10 Elements of Design
Design elements are universal. Whether you are an interior designer, graphic designer, architect, painter or anything else that involves some sort of creativity, you have probably considered some, if not all, of these elements of design.
What is design though? Is it simply lines, shapes, colors and organization? Whatever it is, it is easy to manipulate by changing even a minor detail.
Consider the following 10 elements of design if you are creating something new or need to find ways to revise a look.
Also referred to as layout. The overall, big picture. This is the overall visual organization and arrangement of all elements within a design.
One of the most subtle things I learned when designing that helped me – look at your work from a 10-25% view scale so the design is smaller. This allows you to see it from a distance and gain a new perspective of overall look.
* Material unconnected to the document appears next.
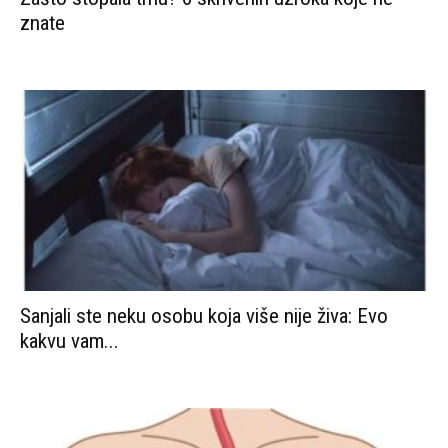
znate
Sanjali ste neku osobu koja više nije živa: Evo
kakvu vam...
Good for paintings, print design, social media feed, etc.
2. Scale + Size
I went to Alys Beach and fell in love with the architecture. The exteriors were not complex, but the elements were prominent.
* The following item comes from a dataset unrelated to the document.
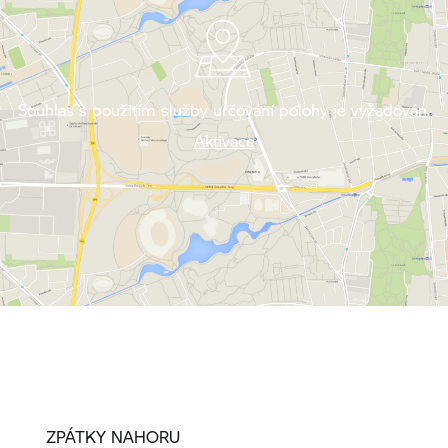
Souhlas s použitím služby určování polohy je vyžadován.
Aktivace
ZPÁTKY NAHORU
Oversized planters, giant doors, exaggerated architectural details….these features made the design.
Think outside of the box when it comes to sizing objects. Practicality isn’t always the best route.
All things are countered by something else. Maybe you are a painter. If so, you realize there must be some sort of focal point with balancing elements.
If you are a designer styling a table, you agree there has to be some kind of balance to all of it. Another example would be floral arrangements.
As a creative of any type, you are the master craftsman of elements themself. What goes together?
Whether in scale, color or size, there is always a counterpart.
Any editorial designer will tell you alignment can change the look of any design. Centered, left aligned, right aligned or justified text – each is totally different.
Think about elements within your design and where each element is in relation to the others.
Consider a stately formal garden and the orderly fashion of rows of boxwoods. In this case, alignment creates order and a focal point.
If you use too many different objects in any design, there is no unity. You must find ways to repeat items – maybe that’s a color, pattern, texture or other variable.
When I visited Charleston, I stayed at The Saint Hotel. In the foyer, they had these giant chandeliers. They were gorgeous, but the fact there were multiple ones hung together made the look.
Repetition ultimately brings looks together in a subtle way. This is especially true in interior design. Ordered chaos brings cohesive looks.
This is how you differentiate elements to create hierarchy.
Example: Headers, body text, sub headers, captions.
7. Negative space
Also referred to as white space. Instead of trying to fill an entire space with something, let some space breathe. Busy designs (like older advertisements) can easily look dated.
White space is also a great way to add emphasis. When there’s nothing else to focus on, what are you focusing on? Less things to remember = More easily remembered.
So basically….how are you utilizing white space? Strictly for aesthetic or functionality or both?
Chirk Castle Yew Topiary Garden near Wrexam
8. Symmetry + Asymmetry
Clean cut and organized symmetric designs vs asymmetry in design. Like everything else, there’s really no right or wrong answer.
Something to look at: landscaping. You can create a very organized scape with order and defined parts that mirror each other or you can create variation with different plants that are different heights and shapes. A flower bed, a boxwood garden, a neat row of trees….
Symmetry can be created with a mirrored layout and / or by using the same objects.
Color establishes the mood of your overall design. Color psychology is something to consider when creating any marketing material.
Light and color are the initial language that begin in the eyes; therefore, it’s the ultimate first impression.
In 3D designs, texture creates depth. Oil paintings, textiles, materials, digital renderings, exteriors….textures drastically change the way any design looks and feels.
Smooth Italian leather feels a lot different than a jute rug. Texture alone can be the ultimate complementary companion in a space.